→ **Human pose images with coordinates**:
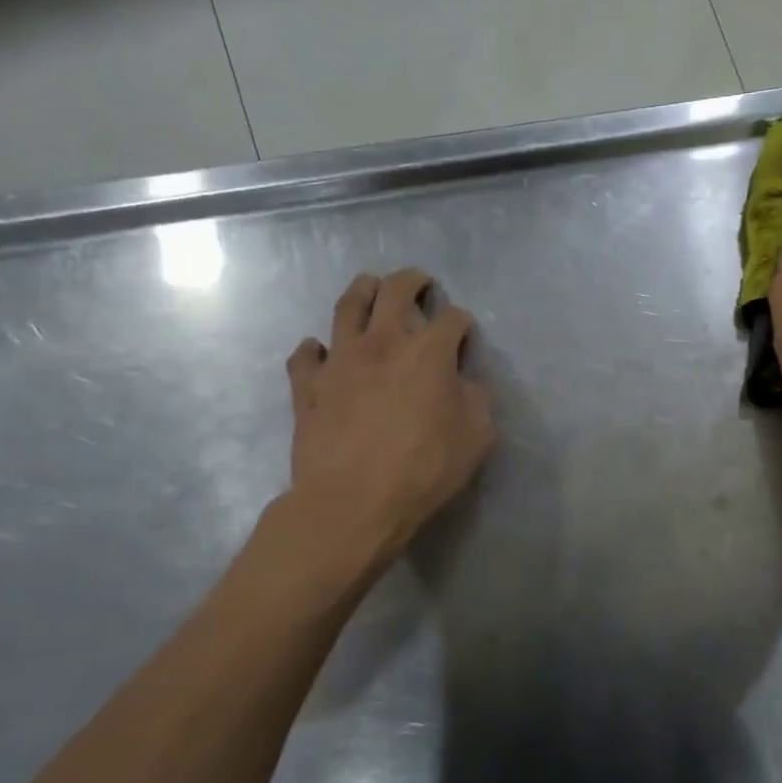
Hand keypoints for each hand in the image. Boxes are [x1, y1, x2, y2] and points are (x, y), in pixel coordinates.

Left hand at [279, 268, 493, 569]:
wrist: (353, 501)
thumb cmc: (424, 469)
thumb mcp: (477, 437)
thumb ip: (475, 400)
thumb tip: (461, 384)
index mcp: (428, 352)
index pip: (452, 319)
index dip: (461, 324)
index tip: (463, 336)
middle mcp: (382, 343)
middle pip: (395, 292)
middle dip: (412, 281)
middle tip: (419, 282)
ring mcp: (339, 360)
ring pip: (346, 307)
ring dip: (362, 291)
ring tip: (369, 287)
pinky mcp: (308, 386)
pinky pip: (305, 356)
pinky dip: (313, 349)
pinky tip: (319, 351)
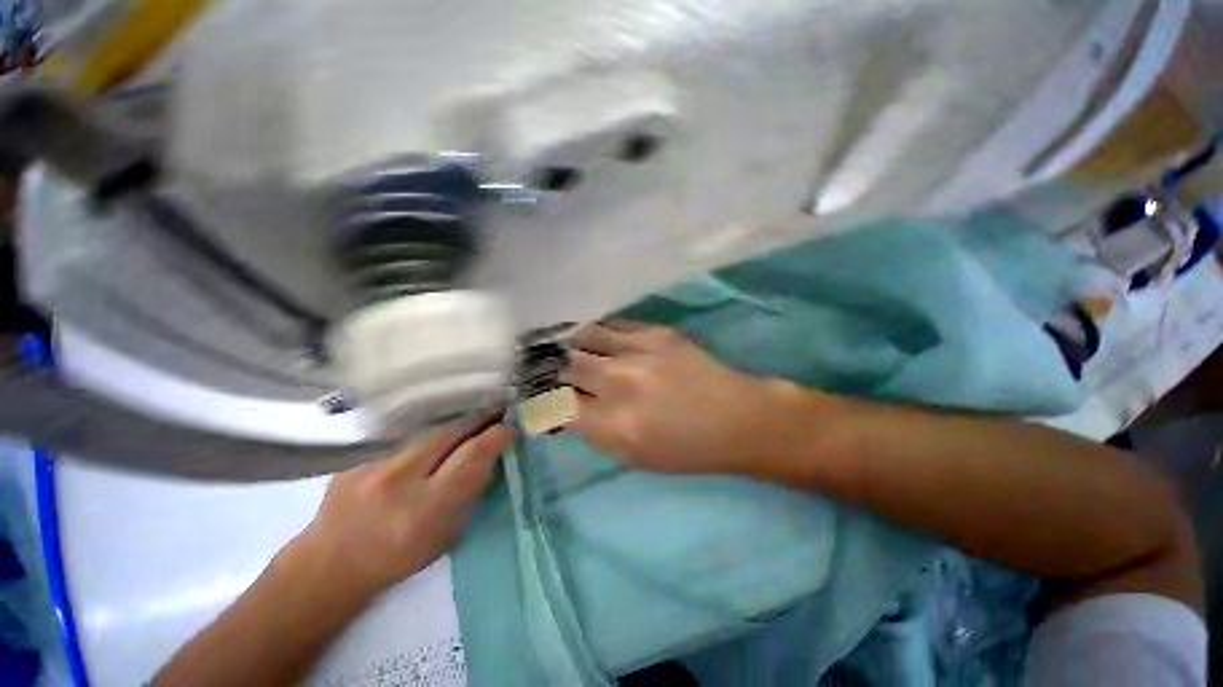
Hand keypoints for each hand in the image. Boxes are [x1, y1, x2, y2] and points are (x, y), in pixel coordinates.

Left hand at [294, 420, 512, 594]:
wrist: (330, 563)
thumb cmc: (398, 557)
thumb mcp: (446, 535)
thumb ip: (468, 493)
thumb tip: (491, 456)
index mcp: (425, 510)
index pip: (471, 457)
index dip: (495, 437)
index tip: (510, 429)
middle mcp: (397, 481)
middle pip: (450, 433)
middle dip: (479, 420)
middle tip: (498, 413)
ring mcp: (372, 465)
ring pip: (428, 431)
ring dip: (455, 426)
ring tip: (470, 424)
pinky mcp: (357, 457)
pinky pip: (404, 438)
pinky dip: (426, 437)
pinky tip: (429, 443)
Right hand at [560, 321, 813, 475]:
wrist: (737, 418)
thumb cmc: (687, 449)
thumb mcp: (633, 456)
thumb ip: (592, 432)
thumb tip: (564, 408)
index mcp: (616, 425)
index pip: (557, 403)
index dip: (540, 398)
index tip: (534, 394)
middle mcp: (622, 382)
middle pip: (565, 365)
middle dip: (546, 366)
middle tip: (538, 365)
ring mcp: (640, 351)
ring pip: (584, 336)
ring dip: (566, 342)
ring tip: (558, 344)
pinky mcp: (657, 332)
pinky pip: (612, 324)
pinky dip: (595, 332)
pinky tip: (591, 336)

→ **WORK TO BE COMPLETED**:
From the data above, pick out each line containing "thumb" and copy it.

→ **EXERCISE OUTPUT**:
thumb cmc: (424, 469)
thumb mcp: (477, 437)
thumb ip: (475, 400)
thumb tip: (461, 384)
thumb cmc: (398, 557)
thumb mcp: (446, 535)
thumb ip: (468, 493)
thumb tip: (491, 456)
thumb cmc: (687, 449)
thumb mcp: (633, 456)
thumb ip: (592, 432)
thumb tip: (564, 408)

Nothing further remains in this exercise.